La primera visita del Real Valladolid al imponente Wanda Metropolitano siempre va a quedar marcada por el VAR. EL uso que Melero López hizo del monitor para la acción de Santiago Arias desprestigia el videoarbitraje y un deporte en el que el equipo de Sergio González firmó un meritorio y elogiable partido. Sabiendo sufrir y concediendo solamente metros y no grandes ocasiones, los pucelanos se toparon con Jan Oblak para no conseguir una victoria merecida en juego que el colegiado del partido no quiso dejar ni en una opción de más que merecido empate con un claro penalti no concedido.

· La CRÓNICA de la derrota (1-0) ante el Atlético de Madrid, para ElDesmarque Valladolid ·

Los jugadores del Real Valladolid saludan a la afición blanquivioleta tras el partido | Foto: LaLiga

Análisis condicionados
Pese a querer hacer un análisis puramente futbolístico de la visita del Real Valladolid al Wanda Metropolitano es imposible no condicionar en todo su esplendor lo que ocurrido en el minuto 87. Es imposible no analizar la estrambótica situación vivida con Melero López y el claro penalti de Santiago Arias. La no concesión del penalti es sinónimo de rabia pero, tras ello, queda la sensación de un gran partido del equipo de Sergio González, un Pucela que fue muy superior al equipo colchonero en todas las circunstancias del juego.

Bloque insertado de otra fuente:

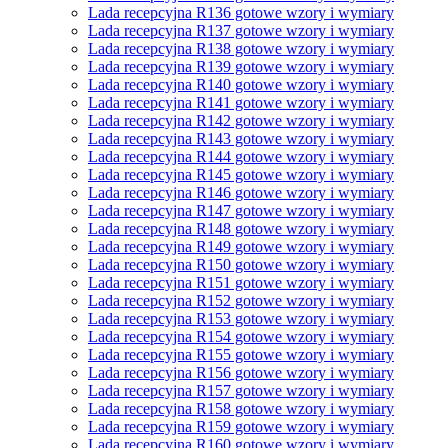
Lada recepcyjna R136 gotowe wzory i wymiary
Lada recepcyjna R137 gotowe wzory i wymiary
Lada recepcyjna R138 gotowe wzory i wymiary
Lada recepcyjna R139 gotowe wzory i wymiary
Lada recepcyjna R140 gotowe wzory i wymiary
Lada recepcyjna R141 gotowe wzory i wymiary
Lada recepcyjna R142 gotowe wzory i wymiary
Lada recepcyjna R143 gotowe wzory i wymiary
Lada recepcyjna R144 gotowe wzory i wymiary
Lada recepcyjna R145 gotowe wzory i wymiary
Lada recepcyjna R146 gotowe wzory i wymiary
Lada recepcyjna R147 gotowe wzory i wymiary
Lada recepcyjna R148 gotowe wzory i wymiary
Lada recepcyjna R149 gotowe wzory i wymiary
Lada recepcyjna R150 gotowe wzory i wymiary
Lada recepcyjna R151 gotowe wzory i wymiary
Lada recepcyjna R152 gotowe wzory i wymiary
Lada recepcyjna R153 gotowe wzory i wymiary
Lada recepcyjna R154 gotowe wzory i wymiary
Lada recepcyjna R155 gotowe wzory i wymiary
Lada recepcyjna R156 gotowe wzory i wymiary
Lada recepcyjna R157 gotowe wzory i wymiary
Lada recepcyjna R158 gotowe wzory i wymiary
Lada recepcyjna R159 gotowe wzory i wymiary
Lada recepcyjna R160 gotowe wzory i wymiary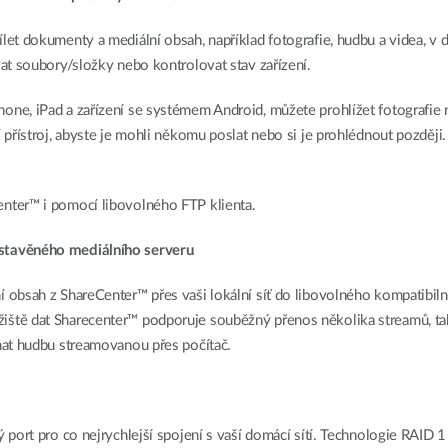
t dokumenty a mediální obsah, například fotografie, hudbu a videa, v d
at soubory/složky nebo kontrolovat stav zařízení.
ne, iPad a zařízení se systémem Android, můžete prohlížet fotografie 
 přístroj, abyste je mohli někomu poslat nebo si je prohlédnout později
nter™ i pomocí libovolného FTP klienta.
stavěného mediálního serveru
obsah z ShareCenter™ přes vaši lokální síť do libovolného kompatibilní
ště dat Sharecenter™ podporuje souběžný přenos několika streamů, tak
hat hudbu streamovanou přes počítač.
 port pro co nejrychlejší spojení s vaší domácí sítí. Technologie RAID 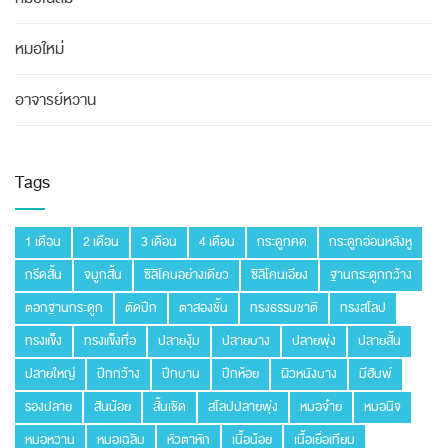
หมอใหม่
อาจารย์หวาน
Tags
1 เดือน
2 เดือน
3 เดือน
4 เดือน
กระดูกคด
กระดูกอ่อนหลังหู
กรีดสั้น
จมูกสั้น
ซิลิโคนอย่างเดียว
ซิลิโคนเอียง
ฐานกระดูกกว้าง
ตอกฐานกระดูก
ตัดปีก
ตาสองชั้น
ทรงธรรมชาติ
ทรงสโลป
ทรงแข็ง
ทรงแข็งทื่อ
ปลายงุ้ม
ปลายบาง
ปลายพุ่ง
ปลายสั้น
ปลายใหญ่
ปีกกว้าง
ปีกบาน
ปีกห้อย
ผิวหนังบาง
มีฮัมพ์
รองปลาย
สันน้อย
สั้นเชิด
สโลปปลายพุ่ง
หมอจ๋าย
หมอนิจ
หมอหวาน
หมอเฉลิม
หัวตาหัก
เนื้อน้อย
เนื้อเยื่อเทียม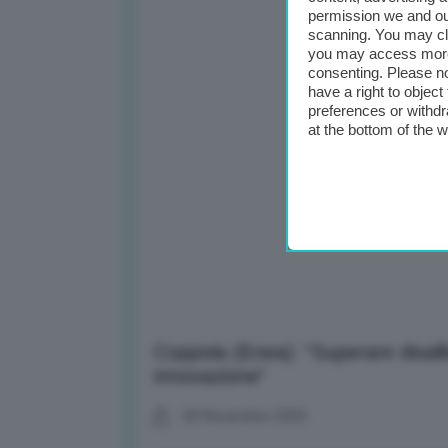
permission we and o
scanning. You may cl
you may access more 
consenting. Please no
have a right to objec
preferences or withdr
at the bottom of the 
Coppola (Enea): “Superare disall
innovazione”
05 Novembre 2025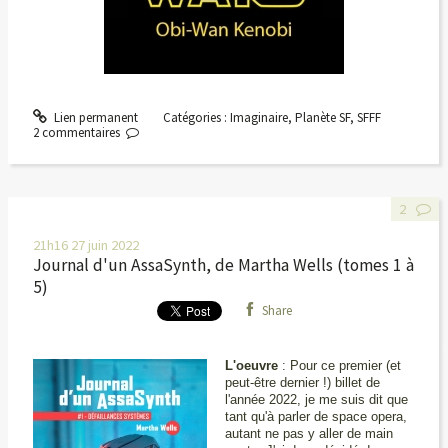
Lien permanent
Catégories :
Imaginaire
,
Planète SF
,
SFFF
2
commentaires
2
21h16
27
juin 2022
Journal d'un AssaSynth, de Martha Wells (tomes 1 à
5)
Share
L'oeuvre
: Pour ce premier (et
peut-être dernier !) billet de
l'année 2022, je me suis dit que
tant qu'à parler de space opera,
autant ne pas y aller de main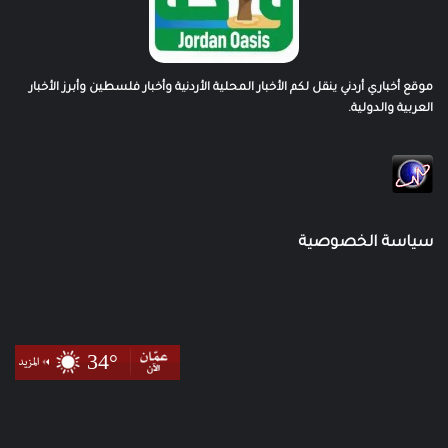
موقع أخباري أردني ينقل لكم الأخبار المحلية الأردنية وأخبار فلسطين وأبرز الأخبار
العربية والدولية.
سياسة الخصوصية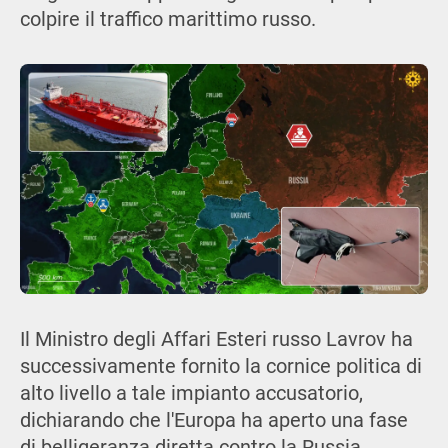
colpire il traffico marittimo russo.
Il Ministro degli Affari Esteri russo Lavrov ha
successivamente fornito la cornice politica di
alto livello a tale impianto accusatorio,
dichiarando che l'Europa ha aperto una fase
di belligeranza diretta contro la Russia,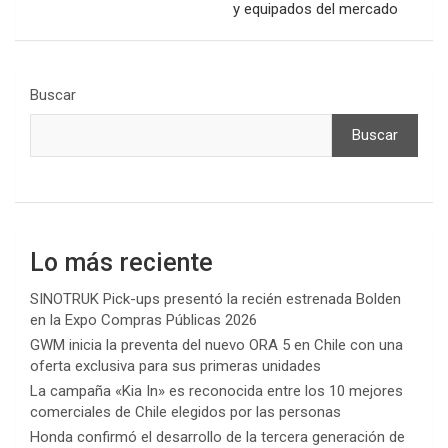
y equipados del mercado
Buscar
Buscar
Lo más reciente
SINOTRUK Pick-ups presentó la recién estrenada Bolden
en la Expo Compras Públicas 2026
GWM inicia la preventa del nuevo ORA 5 en Chile con una
oferta exclusiva para sus primeras unidades
La campaña «Kia In» es reconocida entre los 10 mejores
comerciales de Chile elegidos por las personas
Honda confirmó el desarrollo de la tercera generación de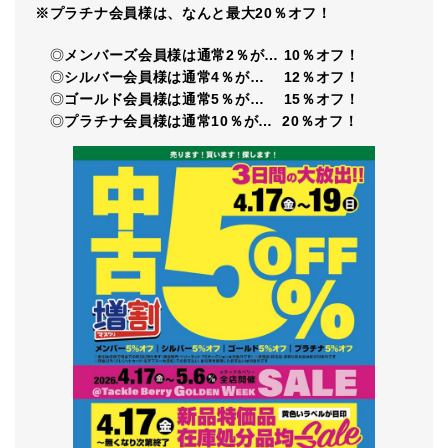
※プラチナ会員様は、なんと最大20％オフ！
◎
メンバーズ会員様は通常2％が… 10％オフ！
◎
シルバー会員様は通常4％が… 12％オフ！
◎
ゴールド会員様は通常5％が… 15％オフ！
◎
プラチナ会員様は通常10％が… 20％オフ！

Por difícil que sea de asimilar, lo vivido en el Wanda ya no tiene solución y el Real Valladolid, pese a no ser una etapa para ello ni tener gran margen, debe obtener conclusiones más positivas que negativas. El partido fue muy bueno y el juego estuvo más en lo que quiso el Real Valladolid que en lo que propuso un rival como el Atlético.

El primer detalle que marca la superioridad blanquivioleta es el peso de ambos porteros en el partido. Jan Oblak fue el mejor del partido y, por el contrario, Jordi Masip fue casi un espectador más. Simplemente tuvo que espantar cierta sensación de peligro que hubo en el área por los constantes centros laterales rivales. Las intervenciones del esloveno fueron constantes pero las del catalán, nulas. El bagaje ofensivo blanquivioleta fue mejor y más alto pero, nuevamente, insuficiente.

Una de las mejores versiones
En uno de los mejores partidos del equipo en toda la temporada, los de Sergio González ofrecieron credenciales ofensivas y contundencia defensiva. No tuvo problemas para defender el área ni, tampoco, para conseguir tener a los colchoneros fuera de las cercanías de Jordi Masip. El Real Valladolid fue mejor pero, tristemente, no obtuvo rédito deportivo de un partido que, además, de la lógica rabia y enfado por el penalti no concedido, deja la realidad del gran partido de un equipo que vuelve a entrar en descenso.